Britain and its cultural revolution in the 1950s
The 1950s were a turning point for British culture. Beginning with Labour’s defeat by the Conservative Party in 1951 General Election, with their slogan “Set the people free,” a change occurred from state control to increased individual freedom. No more rationing, more commodities. This is when the youth challenged old social and cultural structures and a period of increased affluence and freedom was taking form. After the war, people needed change, people needed a dream to look forward to, a new and vibrant life to live.
One has to look towards the United States to understand this change because the American life had become a sight of inspiration to the British public. American culture was emerging from the media; Hollywood movies, commercial television, glossy magazines and consumer goods were everywhere. There was no better time for Britain to want this than the post-war austerity mindset that the country was living in. Even though the British establishment defined the American capitalist system as a threat to the old cultural stability, it was the new era emerging: a worldwide economic boom, massive productions and consumptions.

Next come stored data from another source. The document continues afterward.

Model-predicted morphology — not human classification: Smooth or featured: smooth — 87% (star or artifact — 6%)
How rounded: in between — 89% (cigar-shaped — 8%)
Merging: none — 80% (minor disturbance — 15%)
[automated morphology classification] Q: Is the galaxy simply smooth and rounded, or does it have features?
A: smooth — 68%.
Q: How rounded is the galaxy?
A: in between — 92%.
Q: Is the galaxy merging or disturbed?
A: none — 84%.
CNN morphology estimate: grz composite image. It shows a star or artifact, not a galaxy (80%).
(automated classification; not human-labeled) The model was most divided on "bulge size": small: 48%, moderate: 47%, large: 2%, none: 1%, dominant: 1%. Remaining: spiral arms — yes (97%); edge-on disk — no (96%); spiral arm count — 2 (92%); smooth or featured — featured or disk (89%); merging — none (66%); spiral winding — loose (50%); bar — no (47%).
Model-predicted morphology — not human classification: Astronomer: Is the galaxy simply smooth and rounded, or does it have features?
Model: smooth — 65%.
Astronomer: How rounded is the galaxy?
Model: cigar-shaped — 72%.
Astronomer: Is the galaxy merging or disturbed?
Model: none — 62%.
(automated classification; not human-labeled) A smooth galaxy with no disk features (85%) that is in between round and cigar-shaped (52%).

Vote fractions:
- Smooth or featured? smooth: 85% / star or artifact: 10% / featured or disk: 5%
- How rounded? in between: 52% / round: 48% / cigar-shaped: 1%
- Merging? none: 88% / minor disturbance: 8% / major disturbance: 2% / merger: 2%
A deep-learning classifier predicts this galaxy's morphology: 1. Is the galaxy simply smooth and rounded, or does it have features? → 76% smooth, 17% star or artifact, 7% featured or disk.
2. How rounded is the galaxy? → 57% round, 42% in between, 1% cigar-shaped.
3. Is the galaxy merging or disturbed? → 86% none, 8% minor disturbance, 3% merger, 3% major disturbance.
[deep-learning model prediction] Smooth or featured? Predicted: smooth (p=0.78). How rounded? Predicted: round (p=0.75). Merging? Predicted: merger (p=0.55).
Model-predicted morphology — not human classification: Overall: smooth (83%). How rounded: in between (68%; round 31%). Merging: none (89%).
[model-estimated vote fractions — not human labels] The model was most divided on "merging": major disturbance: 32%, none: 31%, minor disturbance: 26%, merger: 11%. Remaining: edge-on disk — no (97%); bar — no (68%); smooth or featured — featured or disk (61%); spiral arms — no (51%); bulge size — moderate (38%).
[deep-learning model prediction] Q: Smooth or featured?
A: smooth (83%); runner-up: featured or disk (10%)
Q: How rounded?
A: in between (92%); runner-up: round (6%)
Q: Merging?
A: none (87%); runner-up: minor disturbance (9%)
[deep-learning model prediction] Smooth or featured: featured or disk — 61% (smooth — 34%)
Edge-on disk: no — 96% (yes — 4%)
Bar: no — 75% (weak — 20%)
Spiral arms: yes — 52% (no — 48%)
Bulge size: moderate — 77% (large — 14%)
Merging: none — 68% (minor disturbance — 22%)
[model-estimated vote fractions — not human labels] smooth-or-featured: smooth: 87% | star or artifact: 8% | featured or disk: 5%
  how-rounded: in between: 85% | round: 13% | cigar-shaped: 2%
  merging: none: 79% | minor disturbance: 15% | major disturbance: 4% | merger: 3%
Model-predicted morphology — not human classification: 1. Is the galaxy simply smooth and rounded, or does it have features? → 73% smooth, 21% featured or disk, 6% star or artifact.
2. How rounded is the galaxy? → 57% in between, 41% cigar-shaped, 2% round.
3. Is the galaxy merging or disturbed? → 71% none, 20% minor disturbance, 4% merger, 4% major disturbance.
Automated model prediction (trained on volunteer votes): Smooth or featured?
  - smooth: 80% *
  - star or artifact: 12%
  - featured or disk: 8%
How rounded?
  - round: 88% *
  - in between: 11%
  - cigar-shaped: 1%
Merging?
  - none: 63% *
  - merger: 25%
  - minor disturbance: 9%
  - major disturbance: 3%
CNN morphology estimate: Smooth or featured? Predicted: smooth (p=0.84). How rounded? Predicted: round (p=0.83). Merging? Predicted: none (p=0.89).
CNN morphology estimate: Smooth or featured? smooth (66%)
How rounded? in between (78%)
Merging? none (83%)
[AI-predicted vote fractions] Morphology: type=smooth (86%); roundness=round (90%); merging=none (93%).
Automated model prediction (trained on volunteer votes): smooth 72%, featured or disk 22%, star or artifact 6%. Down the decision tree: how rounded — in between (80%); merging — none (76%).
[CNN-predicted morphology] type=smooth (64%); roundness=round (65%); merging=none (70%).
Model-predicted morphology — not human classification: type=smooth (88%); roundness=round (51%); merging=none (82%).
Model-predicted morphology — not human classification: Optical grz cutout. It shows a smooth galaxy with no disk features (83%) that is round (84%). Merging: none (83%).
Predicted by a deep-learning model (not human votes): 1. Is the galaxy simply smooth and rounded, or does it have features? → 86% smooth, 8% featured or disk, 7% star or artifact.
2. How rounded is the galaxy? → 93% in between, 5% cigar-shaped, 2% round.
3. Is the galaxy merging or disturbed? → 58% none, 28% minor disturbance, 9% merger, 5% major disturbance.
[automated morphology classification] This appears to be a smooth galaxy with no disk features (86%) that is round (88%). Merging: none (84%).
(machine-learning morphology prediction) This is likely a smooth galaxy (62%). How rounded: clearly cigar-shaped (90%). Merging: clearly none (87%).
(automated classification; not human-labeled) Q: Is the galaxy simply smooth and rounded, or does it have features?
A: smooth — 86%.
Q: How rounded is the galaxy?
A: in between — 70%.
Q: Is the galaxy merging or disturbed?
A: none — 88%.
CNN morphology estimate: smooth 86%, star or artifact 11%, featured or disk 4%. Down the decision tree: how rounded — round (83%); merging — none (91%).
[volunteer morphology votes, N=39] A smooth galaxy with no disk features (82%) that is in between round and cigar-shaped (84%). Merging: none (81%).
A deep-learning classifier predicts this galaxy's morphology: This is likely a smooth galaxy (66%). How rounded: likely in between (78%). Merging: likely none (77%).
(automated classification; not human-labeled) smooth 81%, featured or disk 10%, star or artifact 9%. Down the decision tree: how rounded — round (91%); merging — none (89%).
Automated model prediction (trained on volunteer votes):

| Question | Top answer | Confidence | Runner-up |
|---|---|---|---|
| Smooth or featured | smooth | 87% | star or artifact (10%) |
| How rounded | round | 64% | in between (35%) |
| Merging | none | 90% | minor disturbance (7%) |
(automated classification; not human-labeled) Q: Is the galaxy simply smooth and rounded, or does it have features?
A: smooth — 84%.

After the war, the rate of unemployment was at a very low stage and people had enough money to invest. They were looking for a brighter future in order to leave behind the atrocities of war. America was offering what the people not only wanted but also needed it. With more money, more goods, and people expected to have these goods such as televisions, refrigerators, music system and cars. While these were seen as luxury goods before the war, after they became a necessity, and because of the mass production, these were available to the public for a far more appealing cost. As an example of the developed spending power and the mass production of goods, car ownership rose by 250% between 1950 and 1960.
Now imagine the retail departments. Style and design were going through the “contemporary” era and fashion was developing as fast as other industries. While before the fifties the clothes and accessories were used just as simple clothes, after the war these were seen as statements of uniqueness, of originality, of freedom of expression. These were the times when women and men had the opportunity to express themselves leading the way to the liberties of the sixties.